Victor had seen the news footage of cities after hurricanes had passed by. Houses were flattened, their con
tents thrown in every direction. Memories not destroyed, but forever changed and damaged. Which is worse? Victor wanted to know if memories of his personal hurricanes would be better if he could change them. Or if he just forgot about all of it. Victor had once seen a photograph of a car that a hurricane had picked up and carried for five miles before it fell onto a house. Victor remembered everything exactly that way.
On Christmas Eve when he was five, Victor’s father wept because he didn’t have any money for gifts. Oh, there was a tree trimmed with ornaments, a few bulbs from the Trading Post, one string of lights, and photographs of the family with holes punched through the top, threaded with dental floss, and hung from tiny branches. But there were no gifts. Not one.
“But we’ve got each other,” Victor’s mother said, but she knew it was just dry recitation of the old Christmas movies they watched on television. It wasn’t real. Victor watched his father cry huge, gasping tears. Indian tears.

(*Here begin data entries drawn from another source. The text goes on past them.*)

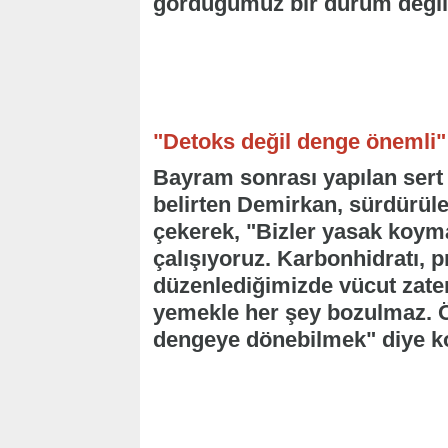
gördüğümüz bir durum değil
"Detoks değil denge önemli"
Bayram sonrası yapılan sert
belirten Demirkan, sürdürül
çekerek, "Bizler yasak koy
çalışıyoruz. Karbonhidratı, p
düzenlediğimizde vücut zate
yemekle her şey bozulmaz. Ö
dengeye dönebilmek" diye k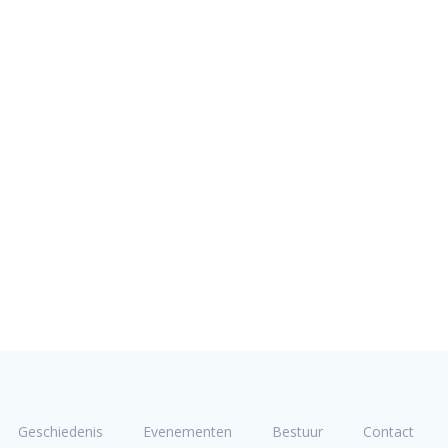
Geschiedenis
Evenementen
Bestuur
Contact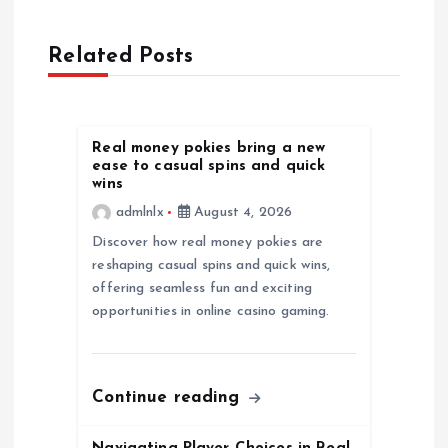
a
Related Posts
v
i
Real money pokies bring a new
g
ease to casual spins and quick
wins
a
admlnlx
August 4, 2026
Discover how real money pokies are
t
reshaping casual spins and quick wins,
offering seamless fun and exciting
i
opportunities in online casino gaming.
o
Continue reading
n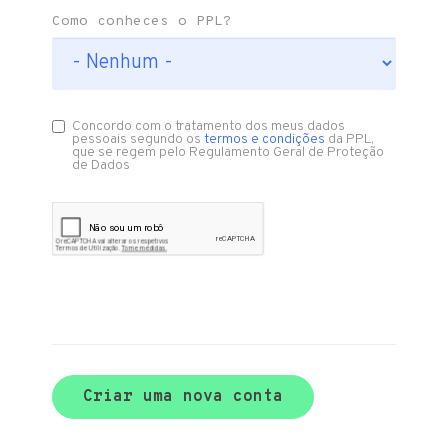
Como conheces o PPL?
Concordo com o tratamento dos meus dados
pessoais segundo os
termos e condições
da PPL,
que se regem pelo Regulamento Geral de Proteção
de Dados
Criar uma nova conta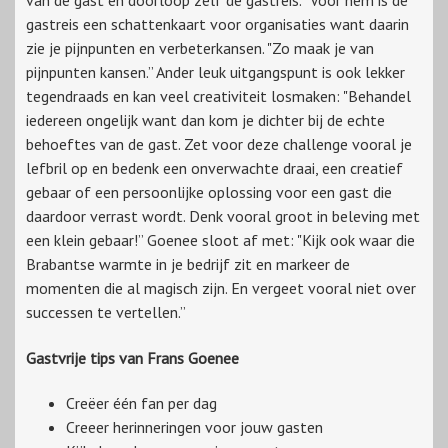
van de gast en doorloop zelf de gastreis.” Voor hem is de
gastreis een schattenkaart voor organisaties want daarin
zie je pijnpunten en verbeterkansen. "Zo maak je van
pijnpunten kansen.” Ander leuk uitgangspunt is ook lekker
tegendraads en kan veel creativiteit losmaken: "Behandel
iedereen ongelijk want dan kom je dichter bij de echte
behoeftes van de gast. Zet voor deze challenge vooral je
lefbril op en bedenk een onverwachte draai, een creatief
gebaar of een persoonlijke oplossing voor een gast die
daardoor verrast wordt. Denk vooral groot in beleving met
een klein gebaar!” Goenee sloot af met: "Kijk ook waar die
Brabantse warmte in je bedrijf zit en markeer de
momenten die al magisch zijn. En vergeet vooral niet over
successen te vertellen.”
Gastvrije tips van Frans Goenee
Creëer één fan per dag
Creeer herinneringen voor jouw gasten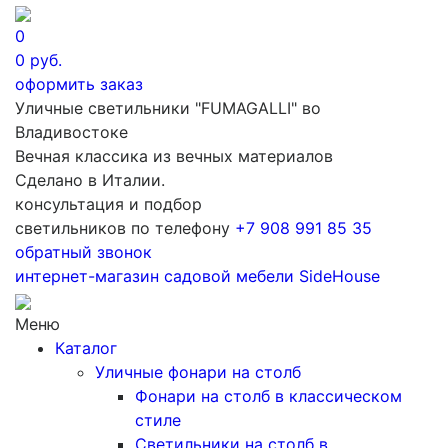
0
0
руб.
оформить заказ
Уличные светильники "FUMAGALLI" во
Владивостоке
Вечная классика из вечных материалов
Сделано в Италии.
консультация и подбор
светильников по телефону
+7 908 991 85 35
обратный звонок
интернет-магазин
садовой мебели
SideHouse
Меню
Каталог
Уличные фонари на столб
Фонари на столб в классическом
стиле
Светильники на столб в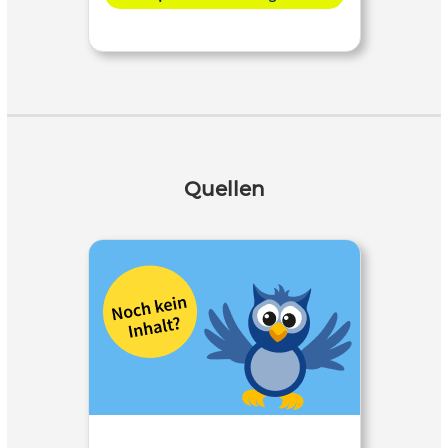
Quellen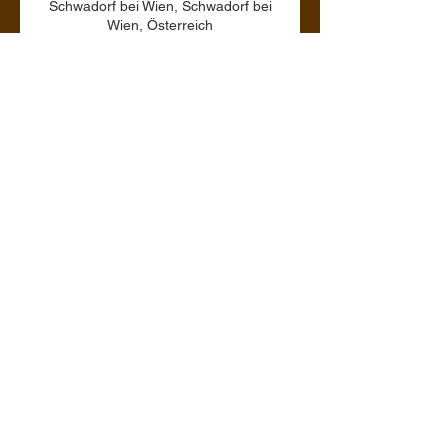
Schwadorf bei Wien, Schwadorf bei
Wien, Österreich
Erfahre hier mehr.
Mehr laden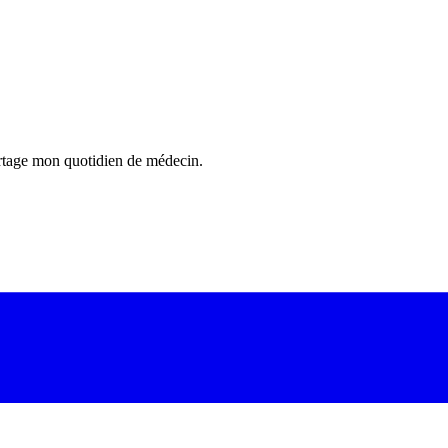
 partage mon quotidien de médecin.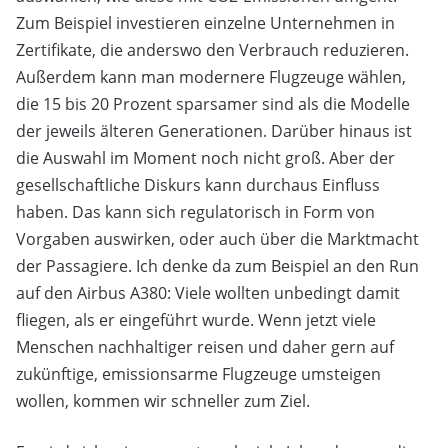
Zum Beispiel investieren einzelne Unternehmen in
Zertifikate, die anderswo den Verbrauch reduzieren.
Außerdem kann man modernere Flugzeuge wählen,
die 15 bis 20 Prozent sparsamer sind als die Modelle
der jeweils älteren Generationen. Darüber hinaus ist
die Auswahl im Moment noch nicht groß. Aber der
gesellschaftliche Diskurs kann durchaus Einfluss
haben. Das kann sich regulatorisch in Form von
Vorgaben auswirken, oder auch über die Marktmacht
der Passagiere. Ich denke da zum Beispiel an den Run
auf den Airbus A380: Viele wollten unbedingt damit
fliegen, als er eingeführt wurde. Wenn jetzt viele
Menschen nachhaltiger reisen und daher gern auf
zukünftige, emissionsarme Flugzeuge umsteigen
wollen, kommen wir schneller zum Ziel.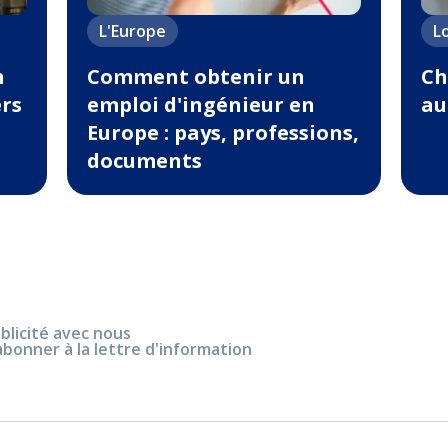
L'Europe
L
n
Comment obtenir un
Ch
ers
emploi d'ingénieur en
au
Europe : pays, professions,
documents
blicité avec nous
abonner à la lettre d'information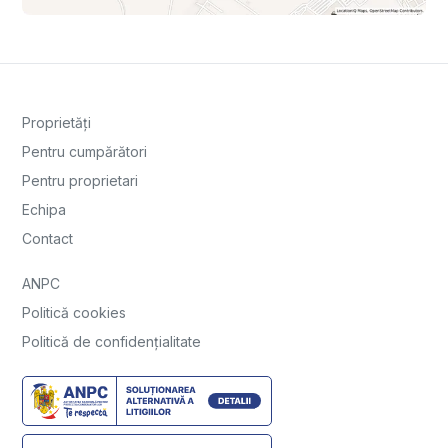
Proprietăți
Pentru cumpărători
Pentru proprietari
Echipa
Contact
ANPC
Politică cookies
Politică de confidențialitate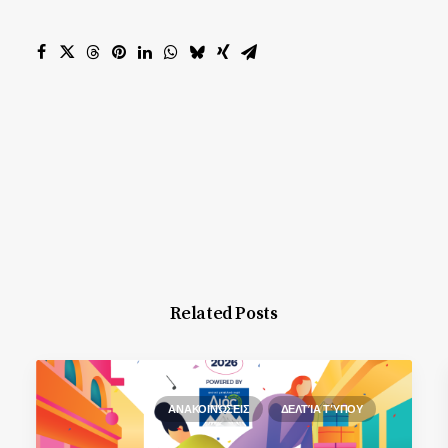
Related Posts
ΑΝΑΚΟΙΝΏΣΕΙΣ
ΔΕΛΤΊΑ ΤΎΠΟΥ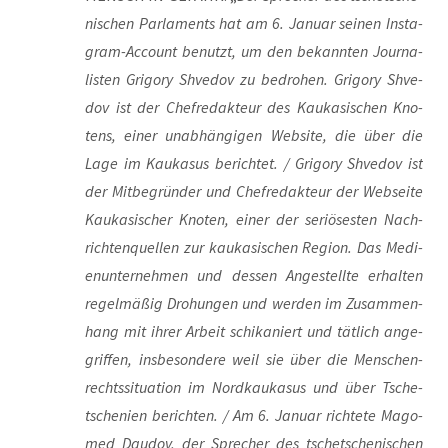
ni­schen Par­la­ments hat am 6. Janu­ar sei­nen Insta­
gram-Account benutzt, um den bekann­ten Jour­na­
lis­ten Gri­go­ry Shve­dov zu bedro­hen. Gri­go­ry Shve­
dov ist der Chef­re­dak­teur des Kau­ka­si­schen Kno­
tens, einer unab­hän­gi­gen Web­site, die über die
Lage im Kau­ka­sus berich­tet. / Gri­go­ry Shve­dov ist
der Mit­be­grün­der und Chef­re­dak­teur der Web­sei­te
Kau­ka­si­scher Kno­ten, einer der seriö­ses­ten Nach­
rich­ten­quel­len zur kau­ka­si­schen Regi­on. Das Medi­
en­un­ter­neh­men und des­sen Ange­stell­te erhal­ten
regel­mä­ßig Dro­hun­gen und wer­den im Zusam­men­
hang mit ihrer Arbeit schi­ka­niert und tät­lich ange­
grif­fen, ins­be­son­de­re weil sie über die Men­schen­
rechts­si­tua­ti­on im Nord­kau­ka­sus und über Tsche­
tsche­ni­en berich­ten. / Am 6. Janu­ar rich­te­te Mago­
med Dau­dov, der Spre­cher des tsche­tsche­ni­schen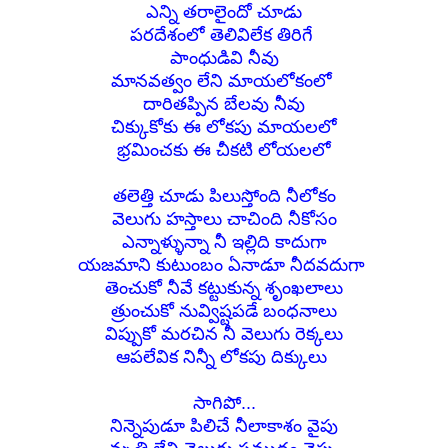
ఎన్ని తరాలైందో చూడు
పరదేశంలో తెలివిలేక తిరిగే
పాంధుడివి నీవు
మానవత్వం లేని మాయలోకంలో
దారితప్పిన బేలవు నీవు
చిక్కుకోకు
ఈ లోకపు మాయలలో
భ్రమించకు
ఈ చీకటి లోయలలో
తలెత్తి చూడు పిలుస్తోంది
నీలోకం
వెలుగు హస్తాలు చాచింది
నీకోసం
ఎన్నాళ్ళున్నా నీ ఇల్లిది కాదుగా
యజమాని కుటుంబం ఏనాడూ నీదవదుగా
తెంచుకో
నీవే కట్టుకున్న శృంఖలాలు
త్రుంచుకో
నువ్విష్టపడే బంధనాలు
విప్పుకో
మరచిన నీ వెలుగు రెక్కలు
ఆపలేవిక నిన్నీ లోకపు దిక్కులు
సాగిపో...
నిన్నెపుడూ పిలిచే నీలాకాశం వైపు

Victor imagined that his father’s tears could have frozen solid in the severe reservation winters and shattered when they hit the floor. Sent millions of icy knives through the air, each specific and beautiful. Each dangerous and random.
Victor imagined that he held an empty box beneath his father’s eyes and collected the tears, held that box until it was full. Victor would wrap it in Sunday comics and give it to his mother.
Just the week before, Victor had stood in the shadows of his father’s doorway and watched as the man opened his wallet and shook his head. Empty. Victor watched his father put the empty wallet back in his pocket for a moment, then pull it out and open it again. Still empty. Victor watched his father repeat this ceremony again and again, as if the repetition itself could guarantee change. But it was always empty.
During all these kinds of tiny storms, Victor’s mother would rise with her medicine and magic. She would pull air down from empty cupboards and make fry bread. She would shake thick blankets free from old bandanas. She would comb Victor’s braids into dreams.